- [Exercise]
Please report how many lines of the data below contain the word "isolated", treating case as significant. Give only the number.

---

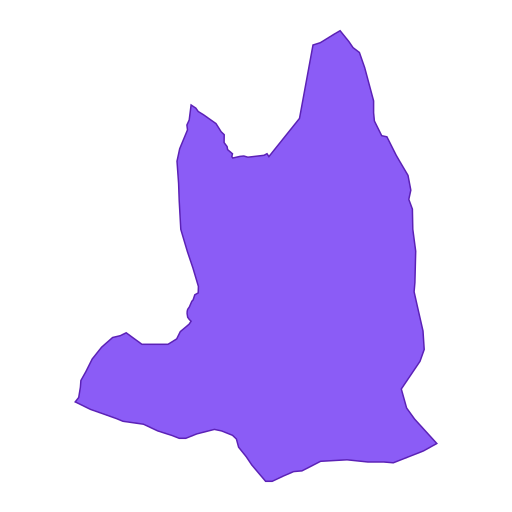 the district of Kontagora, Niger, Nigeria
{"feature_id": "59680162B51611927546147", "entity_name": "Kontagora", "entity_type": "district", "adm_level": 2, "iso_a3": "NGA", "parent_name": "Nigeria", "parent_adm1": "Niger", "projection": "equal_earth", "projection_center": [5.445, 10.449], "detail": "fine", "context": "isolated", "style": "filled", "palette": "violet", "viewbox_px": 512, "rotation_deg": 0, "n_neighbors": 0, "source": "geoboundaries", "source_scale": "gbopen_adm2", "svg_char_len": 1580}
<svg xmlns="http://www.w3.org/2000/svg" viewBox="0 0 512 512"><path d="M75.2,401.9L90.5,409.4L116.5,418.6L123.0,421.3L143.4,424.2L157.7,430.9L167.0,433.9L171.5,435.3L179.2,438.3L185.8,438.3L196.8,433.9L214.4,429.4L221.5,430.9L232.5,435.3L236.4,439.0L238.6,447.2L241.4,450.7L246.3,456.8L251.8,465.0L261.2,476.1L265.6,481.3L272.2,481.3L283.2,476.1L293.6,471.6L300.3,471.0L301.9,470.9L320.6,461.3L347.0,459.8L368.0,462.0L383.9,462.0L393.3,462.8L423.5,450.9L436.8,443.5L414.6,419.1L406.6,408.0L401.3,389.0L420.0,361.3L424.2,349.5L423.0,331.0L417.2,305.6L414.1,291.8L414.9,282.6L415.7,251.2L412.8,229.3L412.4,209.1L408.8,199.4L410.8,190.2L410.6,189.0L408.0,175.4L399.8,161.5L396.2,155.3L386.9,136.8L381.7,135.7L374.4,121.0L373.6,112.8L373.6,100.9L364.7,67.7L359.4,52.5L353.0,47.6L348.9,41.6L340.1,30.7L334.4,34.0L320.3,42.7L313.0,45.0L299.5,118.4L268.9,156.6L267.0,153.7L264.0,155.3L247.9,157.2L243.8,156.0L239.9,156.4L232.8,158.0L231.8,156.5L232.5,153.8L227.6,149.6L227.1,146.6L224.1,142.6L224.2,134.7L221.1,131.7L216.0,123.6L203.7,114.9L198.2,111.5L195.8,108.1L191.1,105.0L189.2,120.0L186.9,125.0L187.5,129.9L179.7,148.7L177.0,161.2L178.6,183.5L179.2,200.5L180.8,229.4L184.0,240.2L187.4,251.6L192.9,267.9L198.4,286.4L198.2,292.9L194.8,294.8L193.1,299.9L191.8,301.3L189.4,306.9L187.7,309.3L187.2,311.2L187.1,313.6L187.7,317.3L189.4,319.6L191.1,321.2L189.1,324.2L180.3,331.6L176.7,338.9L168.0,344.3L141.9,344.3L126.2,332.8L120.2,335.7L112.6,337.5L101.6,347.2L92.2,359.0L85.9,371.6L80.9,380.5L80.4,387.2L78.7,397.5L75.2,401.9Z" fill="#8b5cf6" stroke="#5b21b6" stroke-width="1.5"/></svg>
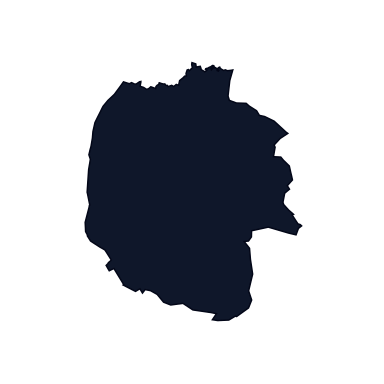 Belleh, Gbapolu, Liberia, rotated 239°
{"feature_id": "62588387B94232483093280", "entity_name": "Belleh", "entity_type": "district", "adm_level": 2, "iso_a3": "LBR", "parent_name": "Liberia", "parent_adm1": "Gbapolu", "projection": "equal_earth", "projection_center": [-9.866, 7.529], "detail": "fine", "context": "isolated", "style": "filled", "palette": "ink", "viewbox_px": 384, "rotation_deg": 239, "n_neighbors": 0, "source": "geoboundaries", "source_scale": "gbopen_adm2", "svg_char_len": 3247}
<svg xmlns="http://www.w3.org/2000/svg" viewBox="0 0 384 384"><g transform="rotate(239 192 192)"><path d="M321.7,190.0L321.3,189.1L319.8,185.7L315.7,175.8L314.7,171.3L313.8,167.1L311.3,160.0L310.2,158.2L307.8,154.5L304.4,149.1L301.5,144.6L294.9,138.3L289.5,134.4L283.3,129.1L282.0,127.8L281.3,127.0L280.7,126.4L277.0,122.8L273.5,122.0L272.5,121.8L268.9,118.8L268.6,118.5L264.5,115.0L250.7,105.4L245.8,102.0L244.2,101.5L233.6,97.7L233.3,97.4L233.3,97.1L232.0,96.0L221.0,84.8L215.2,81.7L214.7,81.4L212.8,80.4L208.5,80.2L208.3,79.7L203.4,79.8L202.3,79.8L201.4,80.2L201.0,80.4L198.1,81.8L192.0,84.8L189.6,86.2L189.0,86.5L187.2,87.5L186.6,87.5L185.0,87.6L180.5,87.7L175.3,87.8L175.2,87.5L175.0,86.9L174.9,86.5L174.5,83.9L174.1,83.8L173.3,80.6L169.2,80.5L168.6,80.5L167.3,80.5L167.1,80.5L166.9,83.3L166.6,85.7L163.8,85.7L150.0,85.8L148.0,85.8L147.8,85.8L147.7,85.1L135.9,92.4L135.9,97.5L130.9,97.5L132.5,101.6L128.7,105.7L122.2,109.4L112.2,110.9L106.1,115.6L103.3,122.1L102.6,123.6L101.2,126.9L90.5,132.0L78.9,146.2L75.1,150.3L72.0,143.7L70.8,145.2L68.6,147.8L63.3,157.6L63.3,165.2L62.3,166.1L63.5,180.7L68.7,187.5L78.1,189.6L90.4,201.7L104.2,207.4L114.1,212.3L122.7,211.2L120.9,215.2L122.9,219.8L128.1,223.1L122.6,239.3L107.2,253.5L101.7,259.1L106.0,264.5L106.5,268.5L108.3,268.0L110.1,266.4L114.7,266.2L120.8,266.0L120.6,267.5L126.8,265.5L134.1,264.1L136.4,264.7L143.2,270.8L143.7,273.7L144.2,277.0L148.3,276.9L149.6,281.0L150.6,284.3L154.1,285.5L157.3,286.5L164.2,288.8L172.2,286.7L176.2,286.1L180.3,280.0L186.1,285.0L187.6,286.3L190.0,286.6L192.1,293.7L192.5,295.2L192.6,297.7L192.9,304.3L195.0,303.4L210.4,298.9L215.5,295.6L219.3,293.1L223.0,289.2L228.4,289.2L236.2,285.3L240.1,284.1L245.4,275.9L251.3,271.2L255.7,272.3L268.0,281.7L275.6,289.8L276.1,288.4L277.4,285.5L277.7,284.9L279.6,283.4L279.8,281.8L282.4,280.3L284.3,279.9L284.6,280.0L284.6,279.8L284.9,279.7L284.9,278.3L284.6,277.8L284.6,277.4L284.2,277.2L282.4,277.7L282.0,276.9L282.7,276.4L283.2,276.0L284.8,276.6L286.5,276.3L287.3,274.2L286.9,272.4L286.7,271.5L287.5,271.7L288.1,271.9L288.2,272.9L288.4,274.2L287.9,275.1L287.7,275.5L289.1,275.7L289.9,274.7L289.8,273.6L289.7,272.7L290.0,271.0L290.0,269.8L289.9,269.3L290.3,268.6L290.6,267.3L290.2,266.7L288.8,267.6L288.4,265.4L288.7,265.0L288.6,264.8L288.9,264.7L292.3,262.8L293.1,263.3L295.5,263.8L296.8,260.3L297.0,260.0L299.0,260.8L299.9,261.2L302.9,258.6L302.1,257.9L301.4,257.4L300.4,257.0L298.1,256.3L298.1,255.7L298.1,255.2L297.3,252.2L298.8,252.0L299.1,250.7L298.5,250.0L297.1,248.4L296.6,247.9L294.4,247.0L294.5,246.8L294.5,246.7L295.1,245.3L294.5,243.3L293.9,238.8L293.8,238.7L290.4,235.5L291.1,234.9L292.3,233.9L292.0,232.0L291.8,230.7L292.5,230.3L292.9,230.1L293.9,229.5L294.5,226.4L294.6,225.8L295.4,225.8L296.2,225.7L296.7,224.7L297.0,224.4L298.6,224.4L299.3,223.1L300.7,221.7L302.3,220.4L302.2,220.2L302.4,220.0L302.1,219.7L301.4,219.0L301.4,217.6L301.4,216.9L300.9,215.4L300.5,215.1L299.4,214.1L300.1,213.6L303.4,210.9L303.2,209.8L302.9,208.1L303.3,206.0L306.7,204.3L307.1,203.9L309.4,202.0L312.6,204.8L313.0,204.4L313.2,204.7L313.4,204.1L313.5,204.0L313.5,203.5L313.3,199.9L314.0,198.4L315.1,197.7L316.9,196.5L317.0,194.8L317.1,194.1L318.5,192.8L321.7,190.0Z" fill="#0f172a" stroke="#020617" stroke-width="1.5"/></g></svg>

---

- [Solution for this exercise]
2